A question of isomorphism of sheaves

Question

How do I verify the following: If $F$ is a sheaf of abelian groups on $X$, then show that $\operatorname{Hom}_{AbX}(Z,F)$ is isomorphic to $F$ (an isomorphism of sheaves of abelian groups).

Answer 1

Surely, this follows from the existence of a natural isomorphism $\text{Hom}_{\textbf{Ab}}(\mathbb{Z},A)\cong A$ for abelian groups $A$ and the definition of "sheaf morphism" ...

Answer 2

1. Step: Verify that $\mathsf{Ab} \to \mathsf{PSh}(X)$, $A \mapsto (U \mapsto A)$ (constant presheaf) is left adjoint to the global section functor.

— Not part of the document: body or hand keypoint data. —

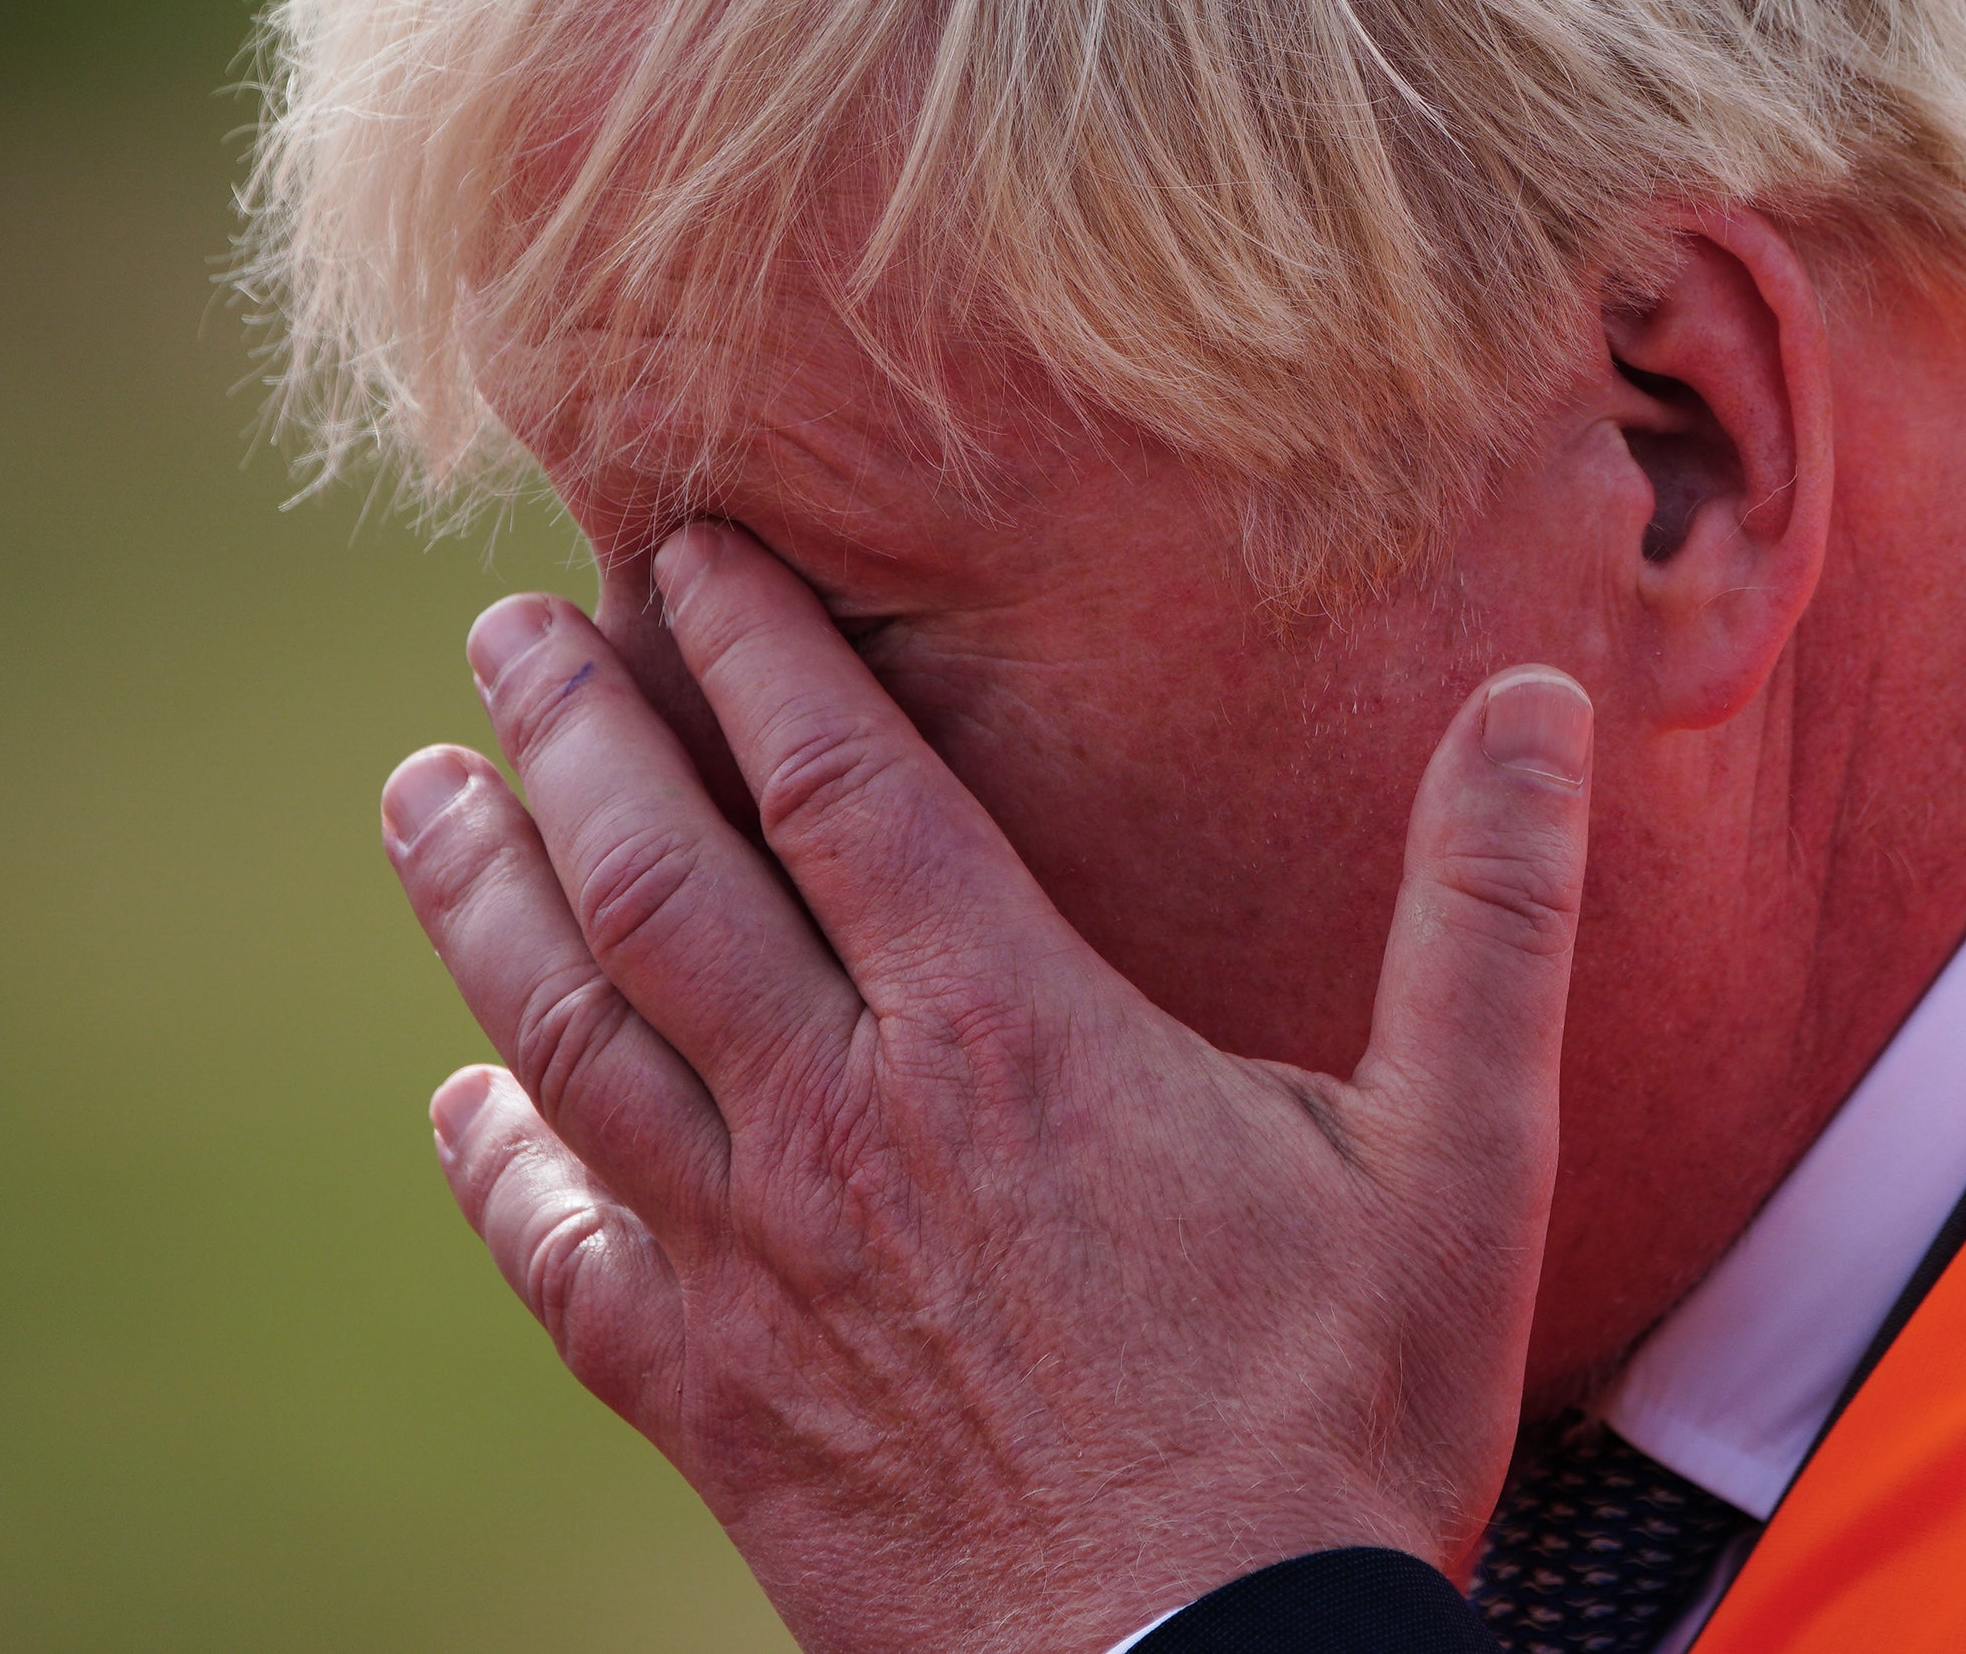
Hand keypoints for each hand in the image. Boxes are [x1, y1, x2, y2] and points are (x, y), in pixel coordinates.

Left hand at [378, 521, 1593, 1652]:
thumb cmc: (1340, 1420)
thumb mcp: (1460, 1155)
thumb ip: (1487, 915)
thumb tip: (1544, 706)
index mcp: (1009, 1032)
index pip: (838, 778)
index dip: (750, 644)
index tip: (682, 546)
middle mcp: (846, 1121)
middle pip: (658, 876)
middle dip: (573, 730)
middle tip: (507, 625)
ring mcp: (754, 1264)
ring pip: (567, 1035)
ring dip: (484, 898)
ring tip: (422, 790)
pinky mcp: (707, 1399)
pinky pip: (560, 1252)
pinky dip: (496, 1163)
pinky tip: (456, 1104)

2. Step: Conclude that $\mathsf{Ab} \to \mathsf{Sh}(X)$, $A \mapsto \underline{A}$ (constant sheaf) is left adjoint to the global section functor.

3. Step: Recall that $\mathbb{Z} \in \mathsf{Ab}$ represents the forgetful functor $\mathsf{Ab} \to \mathsf{Set}$.

All these steps are quite trivial. But now the claim follows easily:

The sheaf $\underline{\hom}(\underline{\mathbb{Z}},F)$ is given by $U \mapsto \hom(\underline{\mathbb{Z}}|_U,F|_U)$. But we have $\hom(\underline{\mathbb{Z}}|_U,F|_U) \stackrel{2.}{\cong} \hom(\mathbb{Z},\Gamma(U,F)) \stackrel{3.}{\cong} \Gamma(U,F)$.